PROBLEM TO SOLVE:
In the profiles, rewrite the passage between "Sam Smith is" and "Gottmik (Credit: Attitude)", inclusive, renaming "Grammys" to "Grammy Awards".

GIVEN TEXT:
○ ○ ○ ○ ○ ○ ○

Anne McClain is a former NASA astronaut and US Army lieutenant colonel who served as flight engineer for Expeditions 58/59 to the International Space Station. She is the second LGBTQ+ person to become an American astronaut. Born and raised in Spokane, Washington, McClain dreamed of becoming an astronaut from an early age. She graduated from the United States Military Academy at West Point with a degree in mechanical and aeronautical engineering, earned a master’s degree in aerospace engineering from the University of Bath, and a master’s degree in international relations from the University of Bristol, where she was a Marshall Scholar. A competitive athlete, she played rugby for the Women’s Premiership in England and for the USA Rugby Women’s National Team.

Sam Smith (Credit: Sara Jaye Weiss)

SAM SMITH

Sam Smith is an English singer and songwriter who announced in 2019 that they prefer to use non-binary pronouns. They first hit the charts as the featured singer on the 2012 Disclosure song “Latch,” and released their first single, “Lay Me Down,” soon after. In 2014, Smith released In the Lonely Hour, their heartfelt debut full-length album, which contained the smash hit “Stay With Me,” a radio staple over the course of the entire year. For the album, Smith was awarded four Grammys, among them Song of the Year and Record of the Year. They also revealed that despite the album being full of love songs, they’ve never experienced it firsthand.

Gottmik (Credit: Attitude)

GOTTMIK

Gottmik is the stage name of Kade Gottlieb, an American make-up artist and drag performer who became the first trans man to compete on RuPaul’s Drag Race. Described by Out as “someone transmasculine who does high femme drag,” Gottlieb uses she/her pronouns when portraying Gottmik, and he/him pronouns out of drag. In 2021, Gottmik launched a YouTube channel in 2021, having previously appeared on the Gigi Gorgeous, Pearl, and World of Wonder channels. Gottmik was featured on the cover of Attitude for its April Style issue.

○ ○ ○ ○ ○ ○ ○

MATERIAL SUPPLIED:

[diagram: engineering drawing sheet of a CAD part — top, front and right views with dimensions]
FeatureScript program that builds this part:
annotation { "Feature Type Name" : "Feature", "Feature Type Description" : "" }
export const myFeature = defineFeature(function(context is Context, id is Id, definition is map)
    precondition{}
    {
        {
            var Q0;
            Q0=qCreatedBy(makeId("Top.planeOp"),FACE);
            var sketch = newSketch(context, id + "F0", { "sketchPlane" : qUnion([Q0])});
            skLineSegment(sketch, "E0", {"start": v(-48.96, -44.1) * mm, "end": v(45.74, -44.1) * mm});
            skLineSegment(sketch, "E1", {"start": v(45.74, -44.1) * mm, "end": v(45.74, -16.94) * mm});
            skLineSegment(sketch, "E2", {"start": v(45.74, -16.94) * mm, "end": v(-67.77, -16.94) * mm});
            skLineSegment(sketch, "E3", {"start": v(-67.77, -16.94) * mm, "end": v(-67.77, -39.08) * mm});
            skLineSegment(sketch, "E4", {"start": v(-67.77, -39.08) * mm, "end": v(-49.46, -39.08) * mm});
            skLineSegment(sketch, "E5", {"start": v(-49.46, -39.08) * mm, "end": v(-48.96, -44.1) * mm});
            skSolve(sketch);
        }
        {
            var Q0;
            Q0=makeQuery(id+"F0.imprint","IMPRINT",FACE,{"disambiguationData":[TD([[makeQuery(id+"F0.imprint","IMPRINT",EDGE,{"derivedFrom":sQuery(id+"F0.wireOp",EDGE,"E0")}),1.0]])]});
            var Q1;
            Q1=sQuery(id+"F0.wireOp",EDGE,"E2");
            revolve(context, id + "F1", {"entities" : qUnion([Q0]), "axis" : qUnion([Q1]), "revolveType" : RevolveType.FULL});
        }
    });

○ ○ ○ ○ ○ ○ ○

YOUR SOLUTION:
Sam Smith is an English singer and songwriter who announced in 2019 that they prefer to use non-binary pronouns. They first hit the charts as the featured singer on the 2012 Disclosure song “Latch,” and released their first single, “Lay Me Down,” soon after. In 2014, Smith released In the Lonely Hour, their heartfelt debut full-length album, which contained the smash hit “Stay With Me,” a radio staple over the course of the entire year. For the album, Smith was awarded four Grammy Awards, among them Song of the Year and Record of the Year. They also revealed that despite the album being full of love songs, they’ve never experienced it firsthand.

Gottmik (Credit: Attitude)